Theatrical decor, as prolific but not so significant in quality as it was a few years ago, included such known artists as Mr. Robert Edmond Jones, Miss Aline Bernstein, Mr. Jo Mielziner, and Mr. Lee Simonson, of whom Mr. Jones is by far the best. Among the new designers one of great talent has appeared, Mr. Albert Johnson, whose work is highly modernistic in direction and adaptable to many sorts of theatre.

The interest in dancing steadily grows. From Europe came Miss Mary Wigman and Mr. Harold Kreutzberg of the modern German schools of interpretative dancing, La Argentina, with her culture in the wide range of Spanish dancing, and Vicente Escudero, who in his folk dances of Spain was a lesson in rigor and solid perfection. The American dancers, Miss Angna Enters and Miss Martha Gra-hame, among a good many others, won steady advancement in their own development and in packed audiences. It is necessary to include dancing in this theatre account because of the fact that, with the preponderance of plain naturalism and prose journalism on our American stage, the element of movement, which is so absolutely fundamental to the art of acting and to all basic theatre rhythm, is likely to be more forgotten. Dancing is at the bottom of all stage art, and is one of the chief means toward its dilation and health.

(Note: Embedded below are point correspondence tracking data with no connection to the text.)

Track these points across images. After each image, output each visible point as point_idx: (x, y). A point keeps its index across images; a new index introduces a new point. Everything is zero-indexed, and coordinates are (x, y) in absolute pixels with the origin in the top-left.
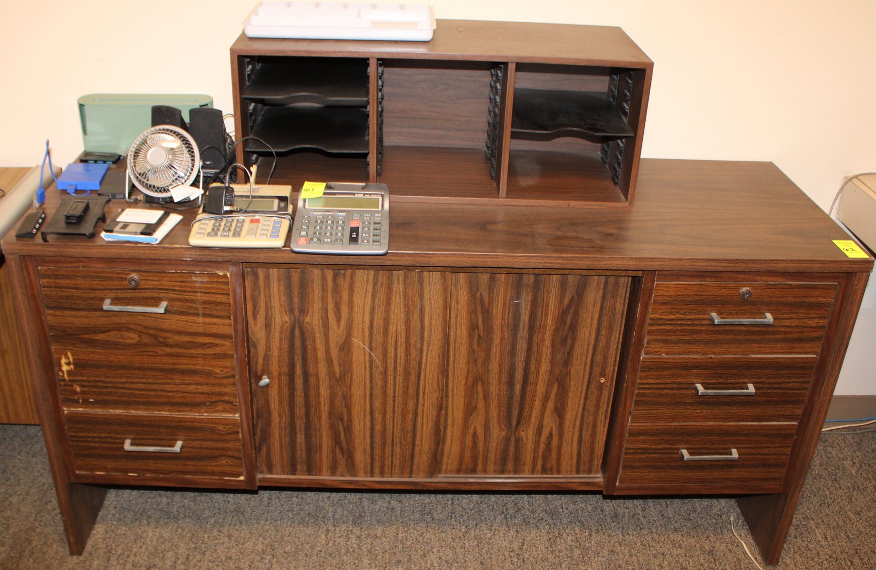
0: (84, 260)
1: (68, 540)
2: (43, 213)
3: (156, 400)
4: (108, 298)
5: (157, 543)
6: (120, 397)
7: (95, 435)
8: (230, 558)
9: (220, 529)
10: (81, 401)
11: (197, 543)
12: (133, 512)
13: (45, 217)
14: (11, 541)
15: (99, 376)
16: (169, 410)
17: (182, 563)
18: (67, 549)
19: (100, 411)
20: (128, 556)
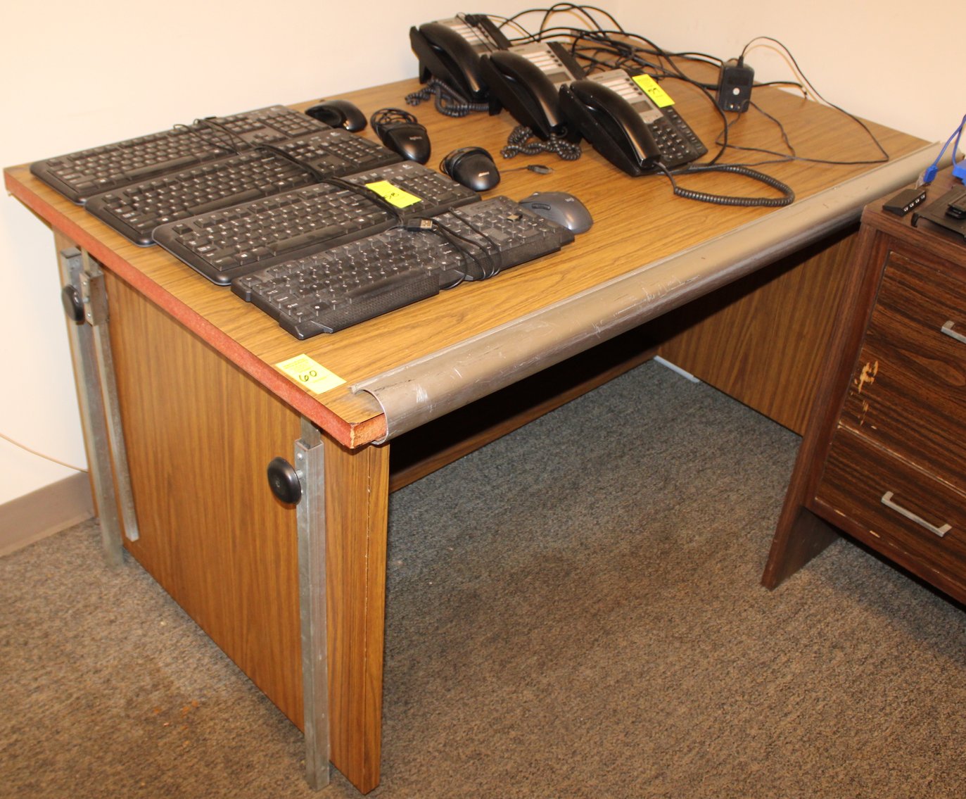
0: (947, 264)
1: (767, 566)
2: (925, 193)
3: (947, 463)
4: (953, 321)
5: (857, 627)
6: (908, 440)
7: (858, 468)
8: (931, 693)
9: (937, 655)
10: (862, 422)
11: (902, 653)
12: (850, 579)
13: (924, 199)
14: (709, 535)
15: (896, 405)
16: (956, 483)
17: (873, 663)
18: (761, 576)
19: (876, 444)
20: (819, 621)
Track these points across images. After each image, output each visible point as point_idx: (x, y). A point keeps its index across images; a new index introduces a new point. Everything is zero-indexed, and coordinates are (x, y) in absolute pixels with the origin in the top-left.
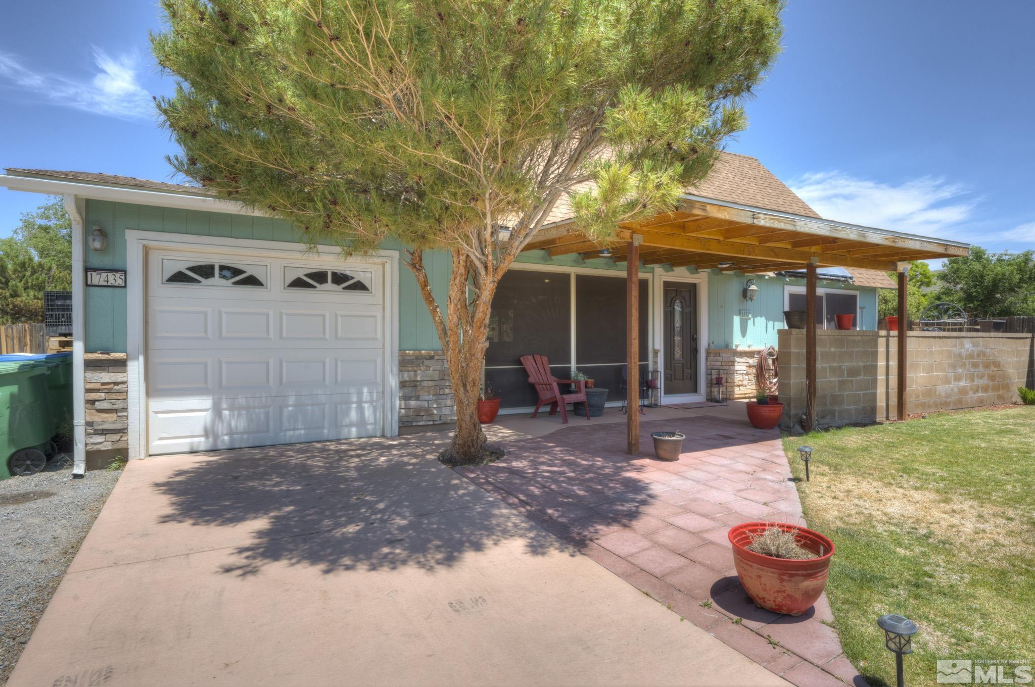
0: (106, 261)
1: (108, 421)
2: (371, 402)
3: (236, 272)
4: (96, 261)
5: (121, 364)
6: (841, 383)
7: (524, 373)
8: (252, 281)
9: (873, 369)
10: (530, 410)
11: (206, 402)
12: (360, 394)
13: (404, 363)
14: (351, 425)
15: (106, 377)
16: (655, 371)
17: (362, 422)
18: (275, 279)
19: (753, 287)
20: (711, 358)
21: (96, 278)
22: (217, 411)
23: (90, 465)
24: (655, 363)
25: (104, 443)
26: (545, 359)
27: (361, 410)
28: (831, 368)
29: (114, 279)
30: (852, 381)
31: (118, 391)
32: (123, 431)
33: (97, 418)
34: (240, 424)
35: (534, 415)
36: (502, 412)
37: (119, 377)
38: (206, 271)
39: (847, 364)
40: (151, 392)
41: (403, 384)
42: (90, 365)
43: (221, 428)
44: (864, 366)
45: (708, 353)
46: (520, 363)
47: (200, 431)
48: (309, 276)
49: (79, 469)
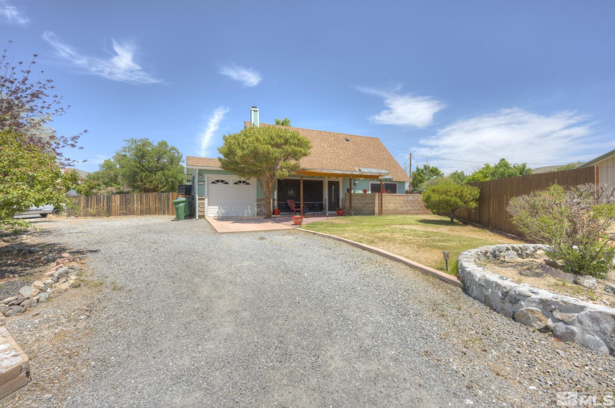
0: (201, 180)
1: (202, 210)
2: (250, 209)
3: (224, 181)
4: (200, 180)
5: (204, 199)
7: (287, 204)
8: (227, 183)
9: (374, 203)
10: (289, 213)
11: (217, 207)
12: (248, 207)
13: (258, 200)
15: (202, 201)
16: (325, 205)
17: (248, 213)
18: (231, 182)
19: (357, 182)
20: (343, 201)
21: (200, 183)
22: (219, 209)
23: (199, 218)
24: (325, 202)
25: (201, 214)
26: (293, 201)
27: (248, 211)
29: (203, 183)
31: (203, 204)
32: (204, 212)
33: (200, 209)
34: (223, 211)
35: (290, 214)
36: (281, 213)
37: (203, 202)
38: (218, 181)
39: (365, 201)
40: (209, 205)
41: (257, 205)
42: (199, 199)
43: (220, 212)
44: (371, 202)
45: (342, 200)
46: (286, 201)
47: (216, 213)
48: (238, 182)
49: (197, 218)
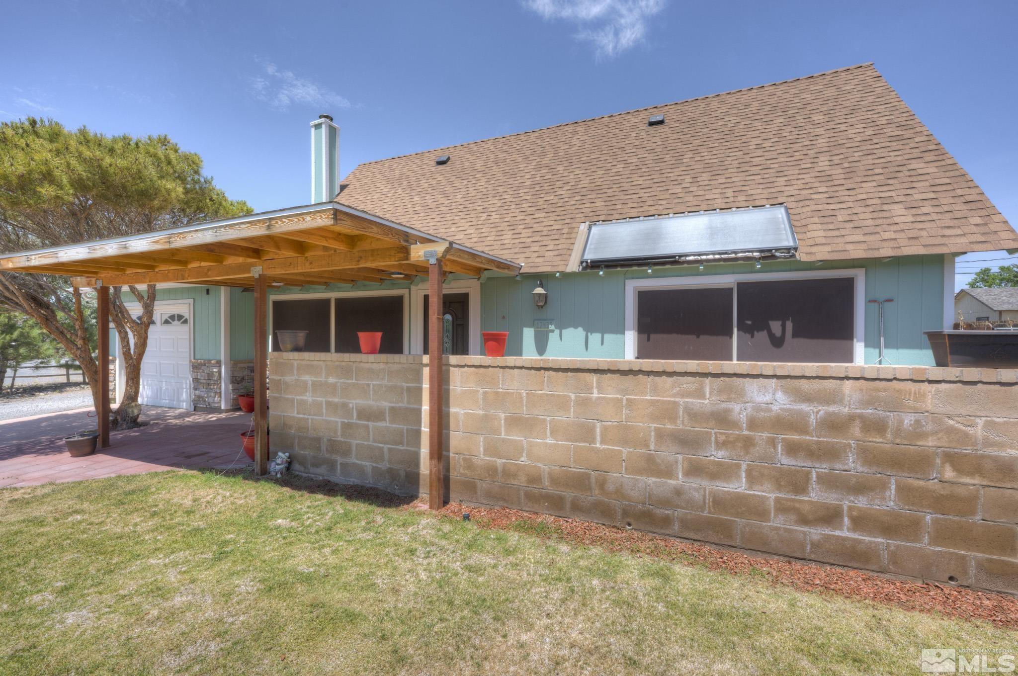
6: (347, 426)
14: (183, 401)
19: (538, 291)
28: (329, 404)
30: (367, 427)
39: (357, 401)
41: (194, 380)
44: (392, 409)
48: (169, 317)
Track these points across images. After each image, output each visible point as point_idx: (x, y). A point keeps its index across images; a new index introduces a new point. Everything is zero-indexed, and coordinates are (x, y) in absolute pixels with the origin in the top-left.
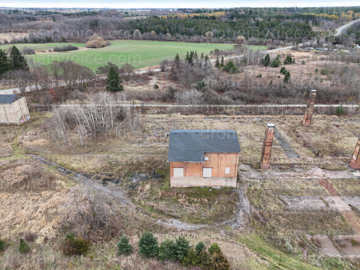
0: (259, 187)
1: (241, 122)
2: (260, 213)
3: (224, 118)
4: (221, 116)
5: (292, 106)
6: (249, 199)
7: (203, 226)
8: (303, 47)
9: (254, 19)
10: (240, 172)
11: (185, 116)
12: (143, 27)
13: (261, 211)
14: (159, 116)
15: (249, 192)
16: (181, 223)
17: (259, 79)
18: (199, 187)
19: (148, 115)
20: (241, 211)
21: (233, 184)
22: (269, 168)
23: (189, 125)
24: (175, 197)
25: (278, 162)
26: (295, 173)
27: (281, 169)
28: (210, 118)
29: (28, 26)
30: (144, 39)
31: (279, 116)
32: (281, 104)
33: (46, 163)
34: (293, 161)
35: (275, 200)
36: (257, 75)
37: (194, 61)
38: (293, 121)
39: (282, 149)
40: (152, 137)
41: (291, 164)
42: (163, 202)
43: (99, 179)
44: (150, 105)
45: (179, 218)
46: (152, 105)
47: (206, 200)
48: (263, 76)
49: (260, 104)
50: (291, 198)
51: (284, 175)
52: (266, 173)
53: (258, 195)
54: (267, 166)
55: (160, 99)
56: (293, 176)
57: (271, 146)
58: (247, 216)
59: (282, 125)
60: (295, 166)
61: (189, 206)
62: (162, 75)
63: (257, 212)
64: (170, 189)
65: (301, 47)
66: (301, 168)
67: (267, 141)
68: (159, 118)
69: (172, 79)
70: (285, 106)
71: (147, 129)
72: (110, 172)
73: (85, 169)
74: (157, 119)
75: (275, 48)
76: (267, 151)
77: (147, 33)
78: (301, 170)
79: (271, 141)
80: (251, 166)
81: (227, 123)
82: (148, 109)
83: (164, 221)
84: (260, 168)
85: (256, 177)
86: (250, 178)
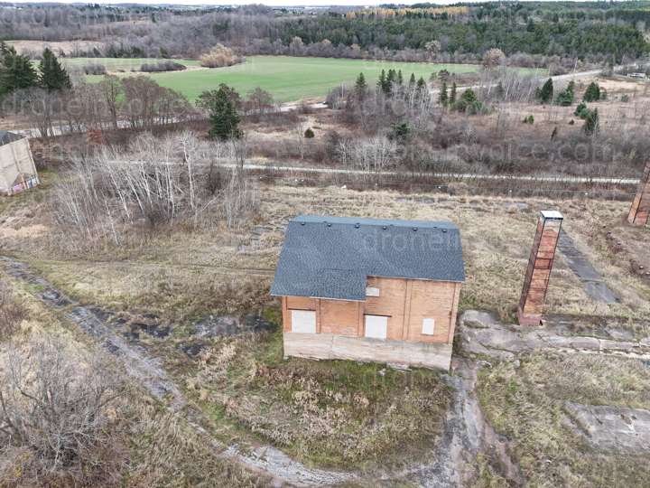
0: (509, 375)
1: (479, 210)
2: (507, 451)
3: (441, 200)
4: (437, 196)
5: (603, 180)
6: (481, 404)
7: (343, 476)
8: (624, 73)
9: (525, 18)
10: (465, 329)
11: (356, 193)
12: (310, 33)
13: (512, 445)
14: (301, 190)
15: (482, 386)
16: (288, 460)
17: (526, 125)
18: (353, 363)
19: (276, 188)
20: (455, 439)
21: (443, 360)
22: (541, 323)
23: (361, 212)
24: (288, 385)
25: (564, 309)
26: (611, 343)
27: (571, 327)
28: (410, 199)
29: (108, 29)
30: (309, 55)
31: (570, 202)
32: (575, 175)
33: (24, 278)
34: (604, 309)
35: (553, 414)
36: (523, 119)
37: (395, 88)
38: (603, 212)
39: (576, 278)
40: (272, 234)
41: (599, 318)
42: (255, 397)
43: (124, 321)
44: (285, 168)
45: (284, 445)
46: (290, 168)
47: (365, 401)
48: (536, 120)
49: (527, 173)
50: (597, 412)
51: (581, 345)
52: (532, 336)
53: (507, 396)
54: (534, 319)
55: (310, 157)
56: (605, 351)
57: (549, 267)
58: (470, 457)
59: (576, 221)
60: (611, 324)
61: (318, 414)
62: (327, 114)
63: (500, 447)
64: (282, 361)
65: (620, 73)
66: (625, 328)
67: (539, 255)
68: (298, 195)
69: (343, 122)
70: (584, 180)
71: (266, 215)
72: (153, 309)
73: (102, 298)
74: (293, 195)
75: (563, 73)
76: (538, 280)
77: (317, 44)
78: (626, 334)
79: (551, 256)
80: (495, 315)
81: (448, 211)
82: (280, 175)
83: (243, 451)
84: (516, 321)
85: (503, 346)
86: (488, 347)
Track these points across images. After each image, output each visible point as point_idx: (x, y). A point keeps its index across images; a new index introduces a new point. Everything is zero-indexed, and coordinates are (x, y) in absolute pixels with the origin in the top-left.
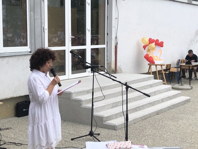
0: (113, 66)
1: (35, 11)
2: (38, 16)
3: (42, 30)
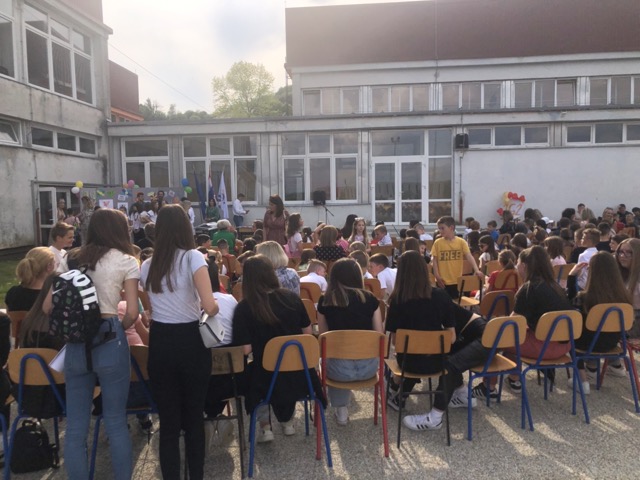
1: (363, 175)
2: (365, 179)
3: (369, 188)
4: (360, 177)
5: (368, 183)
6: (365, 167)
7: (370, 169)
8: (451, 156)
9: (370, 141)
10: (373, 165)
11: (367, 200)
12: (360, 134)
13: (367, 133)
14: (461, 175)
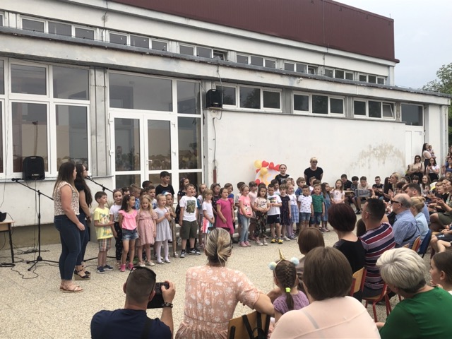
1: (98, 134)
2: (101, 140)
3: (107, 153)
4: (94, 137)
5: (105, 146)
6: (101, 122)
7: (108, 126)
8: (200, 116)
9: (107, 85)
10: (112, 119)
11: (105, 171)
12: (93, 71)
13: (102, 73)
14: (215, 139)
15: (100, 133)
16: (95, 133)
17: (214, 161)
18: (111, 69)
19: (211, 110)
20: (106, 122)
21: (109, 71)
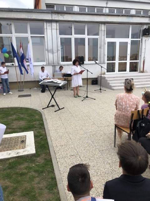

The hard times, for managers, actors, dramatists, and the theatre in general, have brought forward a curious phenomenon in play production. What are called shoe-string producers—men never before connected with the theatre and often never again, after their one venture into it—have thrown one dollar after another, for some reason willing to take a chance at the game. What this may imply remains to be seen. We must wait, also, to see in what manner the present conditions, popular mood, changes, causes, and social movements will become a part of the theatre art; which is another way of saying how far the theatre remains a mere extraneous luxury, diversion, or business, and how far it achieves a living medium, a body for our feeling and ideas, a portion of that passionate mythology that a country’s art must be.